The Emergence of Experience Seminar Series: Minds, Beckett, Narratology, Dementia, Medical Humanities (Durham, 11 Nov 2014)

The Emergence of Experience, Seminar Series Institute of Advanced Study University of Durham, 2014-2015
11 November 2014
Institute of Advanced Study, Seminar Room, 16.00-18.00

Marco Bernini: Submerging minds: features and principles of Beckett’s broken emergencies

The recurring dehumanization or degeneration of Beckett’s characters’ mental faculties have largely been analysed as an ‘ostensible animalization’ (Weller, 2013: 18) of mankind. In contrast, this talk considers the creaturely level in Beckett’s narrative as occupied by undeveloped human cognisers – creatures that fail or refuse to properly emerge into what Beckett describes, in a letter to George Duthuit in 1948, as ‘the illusion of the human and the fully realized’ (2011: 86).
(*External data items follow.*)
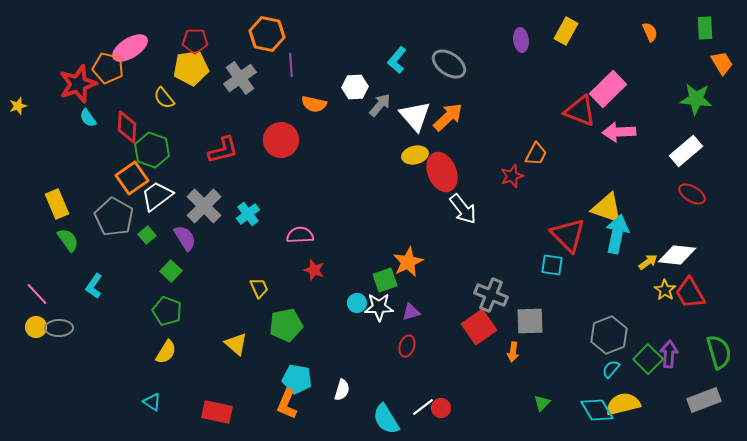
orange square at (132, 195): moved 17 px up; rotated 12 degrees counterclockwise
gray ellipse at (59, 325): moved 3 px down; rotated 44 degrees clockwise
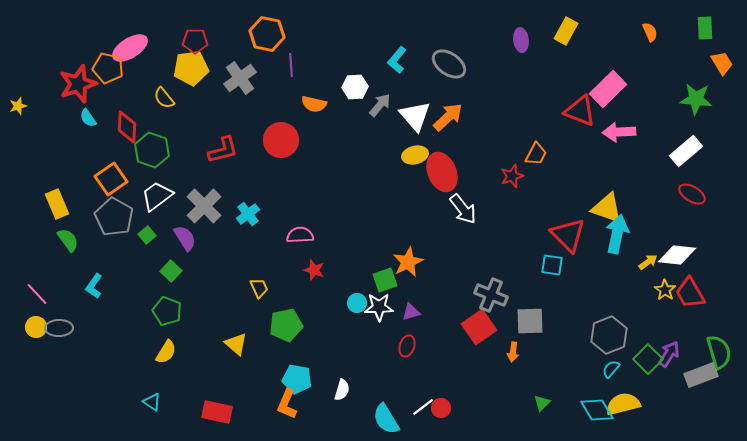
orange square at (132, 178): moved 21 px left, 1 px down
purple arrow at (669, 354): rotated 28 degrees clockwise
gray rectangle at (704, 400): moved 3 px left, 25 px up
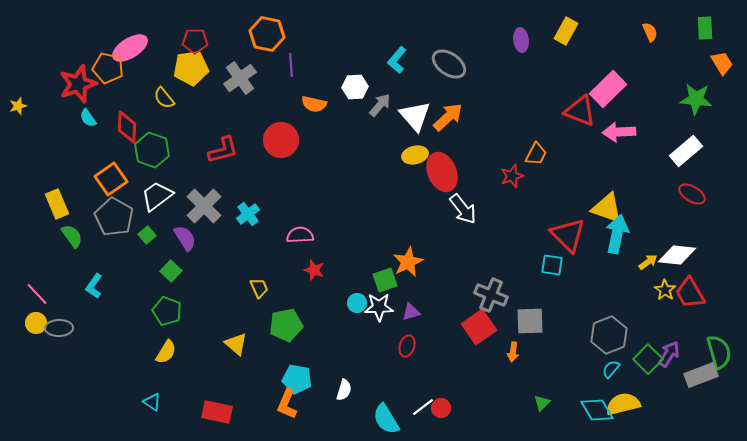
green semicircle at (68, 240): moved 4 px right, 4 px up
yellow circle at (36, 327): moved 4 px up
white semicircle at (342, 390): moved 2 px right
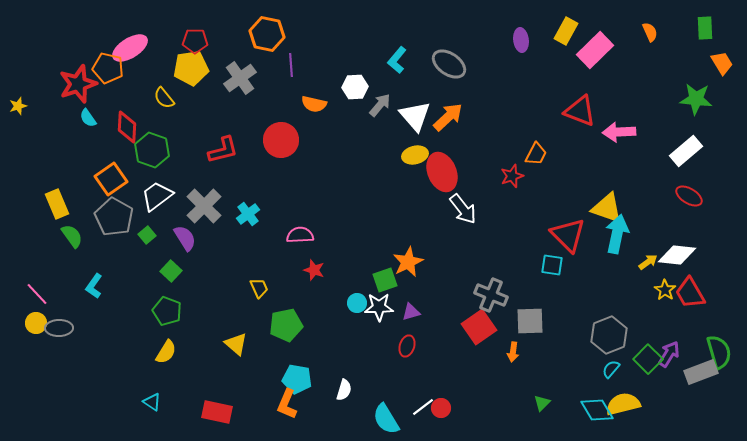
pink rectangle at (608, 89): moved 13 px left, 39 px up
red ellipse at (692, 194): moved 3 px left, 2 px down
gray rectangle at (701, 375): moved 3 px up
By drawing on contemporary cognitive science (Howy 2014) and theories of emergence (Deacon 2011) this paper defines and examines what I call Beckett’s cognitive liminalism – his literary exploration of liminal (‘submerging’ rather than ‘emerging’) states of cognition and experience.

Rebecca Bitenc: Emergent forms of dementia narratives: media-conscious narratology and the Medical Humanities

Dementia has become ubiquitous in our times. Not only are more and more people affected by the disease, but it is represented across a wide range of media and genres. While the study of dementia has come to the fore in various disciplines – in the neurosciences in particular – so far the wide array of stories about the experience of dementia (by sufferers as well as caregivers) has not been systematically studied. A project of this sort falls within the domains of both narratology and the medical humanities, and indeed requires building cross-disciplinary connections between these domains.
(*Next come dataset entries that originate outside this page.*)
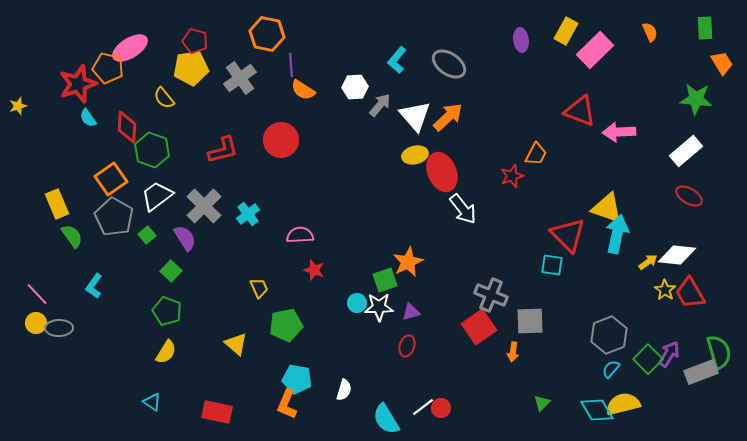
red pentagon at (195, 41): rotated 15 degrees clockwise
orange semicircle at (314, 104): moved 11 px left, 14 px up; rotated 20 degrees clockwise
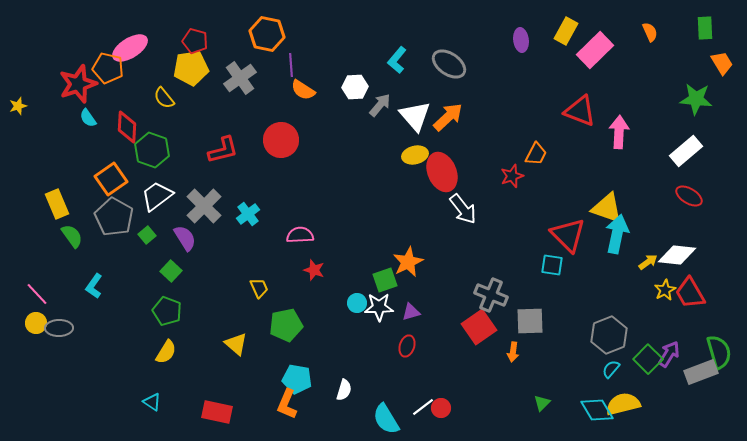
pink arrow at (619, 132): rotated 96 degrees clockwise
yellow star at (665, 290): rotated 10 degrees clockwise
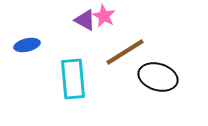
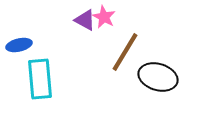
pink star: moved 1 px down
blue ellipse: moved 8 px left
brown line: rotated 27 degrees counterclockwise
cyan rectangle: moved 33 px left
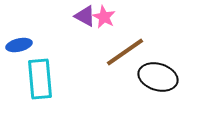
purple triangle: moved 4 px up
brown line: rotated 24 degrees clockwise
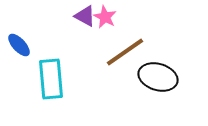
pink star: moved 1 px right
blue ellipse: rotated 60 degrees clockwise
cyan rectangle: moved 11 px right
This workshop presentation will consider recent examples of dementia narratives – from graphic memoir to filmic documentary – to showcase the potential gains of creating such cross-disciplinary dialogue. On the one hand, new tools and concepts from a media-conscious narratology can be leveraged for medical humanities research and contribute to a more analytically rigorous study of narrative forms across modes and media. On the other hand, the preoccupations of the medical humanities, as well as emergent forms of illness narratives themselves, highlight the limits of narrative as heuristic tool for understanding or portraying certain kinds of experiences, and thus present important research challenges for narratologists.